Stored items:
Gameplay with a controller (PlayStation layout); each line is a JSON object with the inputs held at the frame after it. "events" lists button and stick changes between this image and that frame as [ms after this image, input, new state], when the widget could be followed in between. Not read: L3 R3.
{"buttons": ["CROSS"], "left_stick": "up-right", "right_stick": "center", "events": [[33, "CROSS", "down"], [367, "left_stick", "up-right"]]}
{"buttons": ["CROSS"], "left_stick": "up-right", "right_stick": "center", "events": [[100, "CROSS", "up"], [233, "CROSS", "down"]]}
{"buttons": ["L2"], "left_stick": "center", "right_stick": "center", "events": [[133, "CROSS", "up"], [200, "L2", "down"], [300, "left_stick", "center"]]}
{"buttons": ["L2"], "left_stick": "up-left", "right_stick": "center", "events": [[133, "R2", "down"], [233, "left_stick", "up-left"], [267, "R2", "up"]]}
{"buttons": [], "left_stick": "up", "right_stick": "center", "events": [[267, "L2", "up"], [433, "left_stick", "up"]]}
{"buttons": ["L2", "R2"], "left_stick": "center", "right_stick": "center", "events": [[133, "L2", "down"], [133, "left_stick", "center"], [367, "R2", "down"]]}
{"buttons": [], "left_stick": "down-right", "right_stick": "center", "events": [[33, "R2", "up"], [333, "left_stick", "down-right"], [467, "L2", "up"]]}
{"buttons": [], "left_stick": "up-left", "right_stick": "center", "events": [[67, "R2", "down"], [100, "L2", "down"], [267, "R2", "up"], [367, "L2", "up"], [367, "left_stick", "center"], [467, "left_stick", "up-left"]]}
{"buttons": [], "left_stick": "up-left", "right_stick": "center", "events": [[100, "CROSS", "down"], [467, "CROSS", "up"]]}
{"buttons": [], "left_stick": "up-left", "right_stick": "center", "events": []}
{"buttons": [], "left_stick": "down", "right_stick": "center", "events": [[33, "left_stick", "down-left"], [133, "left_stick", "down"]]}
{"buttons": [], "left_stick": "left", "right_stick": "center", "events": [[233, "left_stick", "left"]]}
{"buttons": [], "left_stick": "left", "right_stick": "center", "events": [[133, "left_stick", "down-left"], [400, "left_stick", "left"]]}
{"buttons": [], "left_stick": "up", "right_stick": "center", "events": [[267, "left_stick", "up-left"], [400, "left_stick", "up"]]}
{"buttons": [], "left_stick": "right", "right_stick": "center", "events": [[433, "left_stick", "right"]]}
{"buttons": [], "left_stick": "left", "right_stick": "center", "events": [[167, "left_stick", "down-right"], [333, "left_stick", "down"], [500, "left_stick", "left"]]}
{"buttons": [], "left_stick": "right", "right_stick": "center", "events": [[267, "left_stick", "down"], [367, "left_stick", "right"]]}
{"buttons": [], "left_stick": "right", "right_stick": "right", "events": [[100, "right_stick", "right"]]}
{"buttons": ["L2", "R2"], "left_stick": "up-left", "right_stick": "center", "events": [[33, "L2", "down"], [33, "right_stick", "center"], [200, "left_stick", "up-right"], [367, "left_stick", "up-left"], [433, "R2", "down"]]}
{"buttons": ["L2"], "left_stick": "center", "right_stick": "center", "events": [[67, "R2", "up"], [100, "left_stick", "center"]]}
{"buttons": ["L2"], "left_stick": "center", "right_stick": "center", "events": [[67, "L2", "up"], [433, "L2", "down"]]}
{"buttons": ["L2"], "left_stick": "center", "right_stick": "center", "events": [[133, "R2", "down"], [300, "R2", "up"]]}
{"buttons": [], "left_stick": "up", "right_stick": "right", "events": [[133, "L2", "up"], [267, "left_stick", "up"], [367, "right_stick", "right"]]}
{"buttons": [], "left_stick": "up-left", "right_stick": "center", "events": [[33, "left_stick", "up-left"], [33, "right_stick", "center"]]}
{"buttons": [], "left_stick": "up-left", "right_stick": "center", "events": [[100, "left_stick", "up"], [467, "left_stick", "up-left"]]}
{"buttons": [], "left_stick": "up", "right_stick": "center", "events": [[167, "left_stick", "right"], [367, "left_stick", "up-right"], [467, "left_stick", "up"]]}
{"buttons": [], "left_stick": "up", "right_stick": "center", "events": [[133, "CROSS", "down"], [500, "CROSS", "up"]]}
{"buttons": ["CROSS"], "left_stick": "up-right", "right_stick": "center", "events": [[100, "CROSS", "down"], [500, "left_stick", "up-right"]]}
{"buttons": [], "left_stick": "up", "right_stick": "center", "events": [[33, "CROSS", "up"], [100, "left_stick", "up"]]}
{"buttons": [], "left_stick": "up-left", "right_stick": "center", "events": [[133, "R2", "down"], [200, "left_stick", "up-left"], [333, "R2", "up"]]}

## ACTIVITY
All of the data above needs to be set down again exactly. Include every line.

## ANSWER TO THIS TASK
Gameplay with a controller (PlayStation layout); each line is a JSON object with the inputs held at the frame after it. "events" lists button and stick changes between this image and that frame as [ms after this image, input, new state], when the widget could be followed in between. Not read: L3 R3.
{"buttons": ["CROSS"], "left_stick": "up-right", "right_stick": "center", "events": [[33, "CROSS", "down"], [367, "left_stick", "up-right"]]}
{"buttons": ["CROSS"], "left_stick": "up-right", "right_stick": "center", "events": [[100, "CROSS", "up"], [233, "CROSS", "down"]]}
{"buttons": ["L2"], "left_stick": "center", "right_stick": "center", "events": [[133, "CROSS", "up"], [200, "L2", "down"], [300, "left_stick", "center"]]}
{"buttons": ["L2"], "left_stick": "up-left", "right_stick": "center", "events": [[133, "R2", "down"], [233, "left_stick", "up-left"], [267, "R2", "up"]]}
{"buttons": [], "left_stick": "up", "right_stick": "center", "events": [[267, "L2", "up"], [433, "left_stick", "up"]]}
{"buttons": ["L2", "R2"], "left_stick": "center", "right_stick": "center", "events": [[133, "L2", "down"], [133, "left_stick", "center"], [367, "R2", "down"]]}
{"buttons": [], "left_stick": "down-right", "right_stick": "center", "events": [[33, "R2", "up"], [333, "left_stick", "down-right"], [467, "L2", "up"]]}
{"buttons": [], "left_stick": "up-left", "right_stick": "center", "events": [[67, "R2", "down"], [100, "L2", "down"], [267, "R2", "up"], [367, "L2", "up"], [367, "left_stick", "center"], [467, "left_stick", "up-left"]]}
{"buttons": [], "left_stick": "up-left", "right_stick": "center", "events": [[100, "CROSS", "down"], [467, "CROSS", "up"]]}
{"buttons": [], "left_stick": "up-left", "right_stick": "center", "events": []}
{"buttons": [], "left_stick": "down", "right_stick": "center", "events": [[33, "left_stick", "down-left"], [133, "left_stick", "down"]]}
{"buttons": [], "left_stick": "left", "right_stick": "center", "events": [[233, "left_stick", "left"]]}
{"buttons": [], "left_stick": "left", "right_stick": "center", "events": [[133, "left_stick", "down-left"], [400, "left_stick", "left"]]}
{"buttons": [], "left_stick": "up", "right_stick": "center", "events": [[267, "left_stick", "up-left"], [400, "left_stick", "up"]]}
{"buttons": [], "left_stick": "right", "right_stick": "center", "events": [[433, "left_stick", "right"]]}
{"buttons": [], "left_stick": "left", "right_stick": "center", "events": [[167, "left_stick", "down-right"], [333, "left_stick", "down"], [500, "left_stick", "left"]]}
{"buttons": [], "left_stick": "right", "right_stick": "center", "events": [[267, "left_stick", "down"], [367, "left_stick", "right"]]}
{"buttons": [], "left_stick": "right", "right_stick": "right", "events": [[100, "right_stick", "right"]]}
{"buttons": ["L2", "R2"], "left_stick": "up-left", "right_stick": "center", "events": [[33, "L2", "down"], [33, "right_stick", "center"], [200, "left_stick", "up-right"], [367, "left_stick", "up-left"], [433, "R2", "down"]]}
{"buttons": ["L2"], "left_stick": "center", "right_stick": "center", "events": [[67, "R2", "up"], [100, "left_stick", "center"]]}
{"buttons": ["L2"], "left_stick": "center", "right_stick": "center", "events": [[67, "L2", "up"], [433, "L2", "down"]]}
{"buttons": ["L2"], "left_stick": "center", "right_stick": "center", "events": [[133, "R2", "down"], [300, "R2", "up"]]}
{"buttons": [], "left_stick": "up", "right_stick": "right", "events": [[133, "L2", "up"], [267, "left_stick", "up"], [367, "right_stick", "right"]]}
{"buttons": [], "left_stick": "up-left", "right_stick": "center", "events": [[33, "left_stick", "up-left"], [33, "right_stick", "center"]]}
{"buttons": [], "left_stick": "up-left", "right_stick": "center", "events": [[100, "left_stick", "up"], [467, "left_stick", "up-left"]]}
{"buttons": [], "left_stick": "up", "right_stick": "center", "events": [[167, "left_stick", "right"], [367, "left_stick", "up-right"], [467, "left_stick", "up"]]}
{"buttons": [], "left_stick": "up", "right_stick": "center", "events": [[133, "CROSS", "down"], [500, "CROSS", "up"]]}
{"buttons": ["CROSS"], "left_stick": "up-right", "right_stick": "center", "events": [[100, "CROSS", "down"], [500, "left_stick", "up-right"]]}
{"buttons": [], "left_stick": "up", "right_stick": "center", "events": [[33, "CROSS", "up"], [100, "left_stick", "up"]]}
{"buttons": [], "left_stick": "up-left", "right_stick": "center", "events": [[133, "R2", "down"], [200, "left_stick", "up-left"], [333, "R2", "up"]]}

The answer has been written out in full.